Employees who feel they are not receiving equal pay can ask their employee for information to help them compare their wage with employees currently or historically undertaking a role of equal value in the same company who differ in a protected characteristic.
For example, a female employee may ask for information regarding the pay of a male employee or employees. Employees can now also utilise the gender pay gap information published by their employer.
If an employee believes they are not receiving equal pay, they should first try to resolve the issue informally by writing to their employer and naming a comparator (such as a male employee or employees doing an equally valuable role) and set out why they believe there is a pay disparity, as well as what they expect to be done to resolve it.
Employees who are members of a trade union should contact their union representative who would advise them as to how to proceed. Trade union representatives are able to represent the employee in any subsequent equal pay dispute negotiations or legal processes.

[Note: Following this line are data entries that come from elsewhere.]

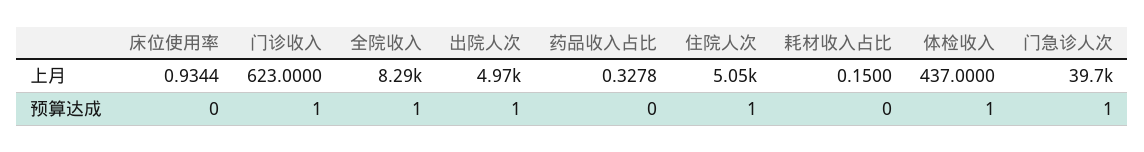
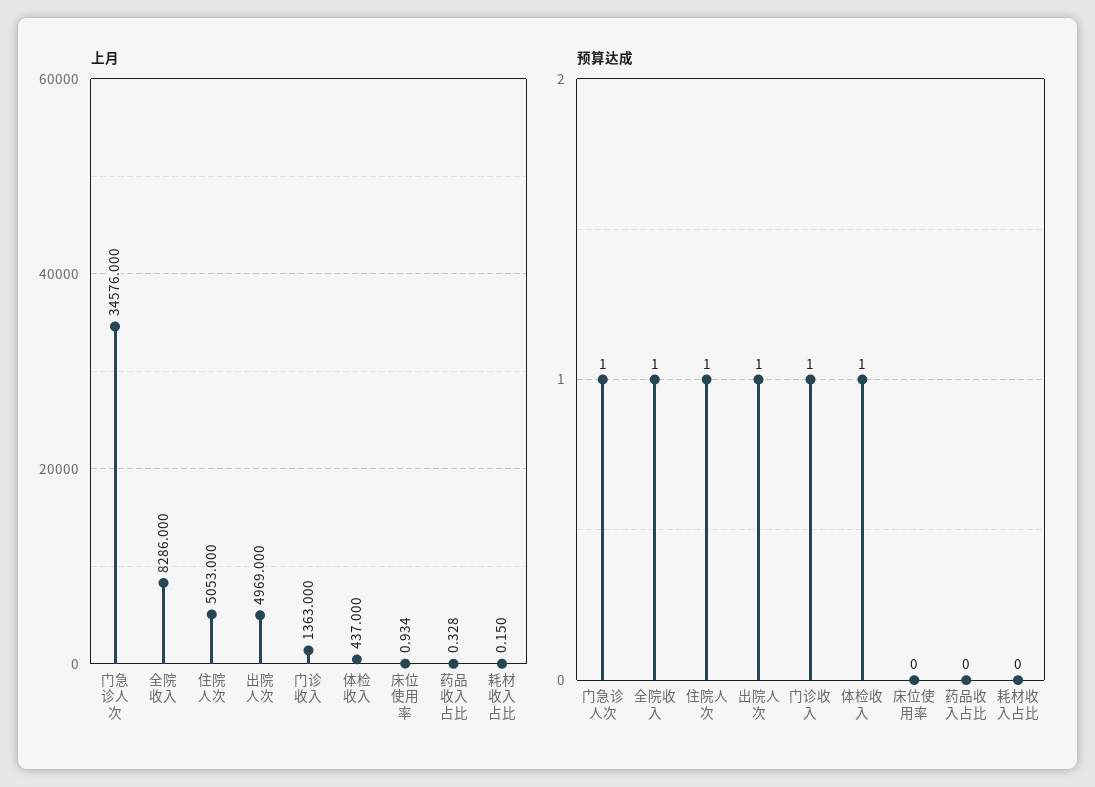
上月, 门诊收入: 623 -> 1363
上月, 门急诊人次: 39700 -> 34576

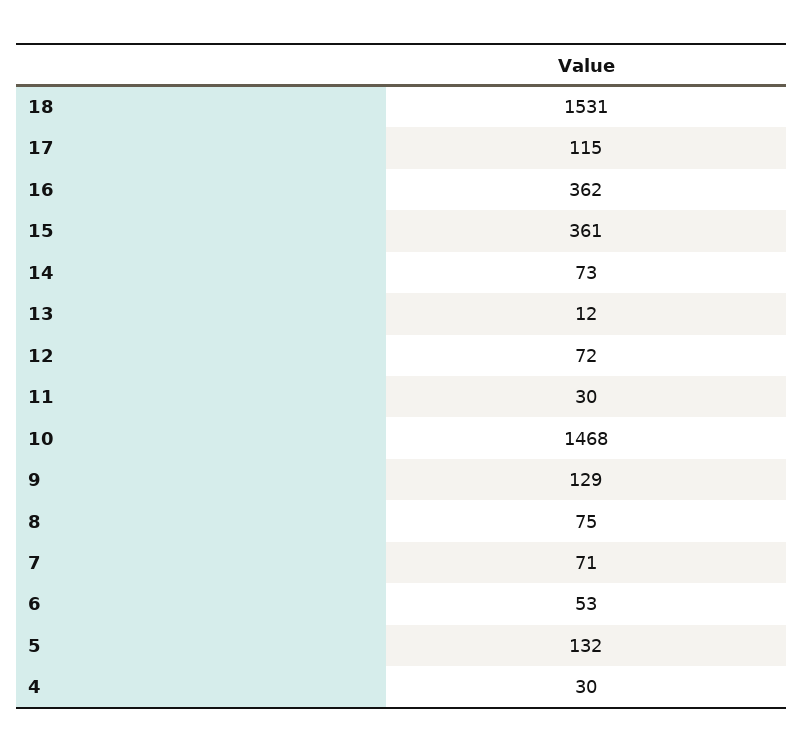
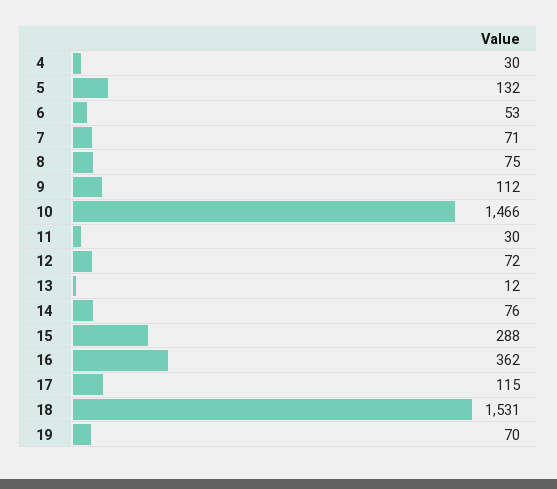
15: 361 -> 288
14: 73 -> 76
10: 1468 -> 1466
9: 129 -> 112
19: none -> 70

Should an informal resolution fail, the employee or, if applicable, a trade union representative, can officially file a work grievance using the company’s grievance procedure. If the issue not resolved formerly, employees can take their case to an Employment Tribunal either while under the companies employ or up to 6 months after leaving the related position.
Employers should take both informal and formal complaints regarding equal pay very seriously. The employer has a legal responsibility to pay employees equally for equal work and if they are found to be in breach of the law repercussion are severe. It is best to try and resolve equal pay disputes at the informal stage.
In disputes over unequal pay, if an employee is able to evidence that they have not received equal pay for equal work, they can make a claim for compensation for the breach of their equal pay rights. Should the employee make a claim through an employment tribunal, they could be awarded the equivalent of 6 years of lost earnings.
In addition, if found in breach of equal pay law, businesses will be required to provide an equal pay audit, except for companies which are less than 12 months old or have less than 10 staff which are exempt.
There only other exceptions are:
- Cases where the employer undertook an audit meeting the regulatory specifications less than 3 years from the tribunals’’ discovery of the equal pay law breach
- Cases where the tribunal believes the disadvantages of carrying out the audit outweigh the benefits
- Cases where the tribunal is convinced that the breach of equal pay law was a one off, and further action is not required in order to avoid future breaches
- Cases where the tribunal is convinced that other breaches of equal pay law are not being committed by the employer
Equal pay law is an increasingly high-profile aspect of business regulation, with greater measure both in monitoring and punishment of companies who do not, or cannot, comply.
As both the legislative framework and public scrutiny continues to grow, businesses need to ensure they are meeting equal pay requirements in order to protect themselves not just from legal ramifications but also from negative public reputations.
Given the complexity of the law and the high cost of breaching the law, legal advice regarding meeting equal pay requirements should be sought as early as possible.
The matters contained in this article are intended to be for general information purposes only. This article does not constitute legal advice, nor is it a complete or authoritative statement of the law, and should not be treated as such. Whilst every effort is made to ensure that the information is correct, no warranty, express or implied, is given as to its accuracy and no liability is accepted for any error or omission. Before acting on any of the information contained herein, expert legal advice should be sought.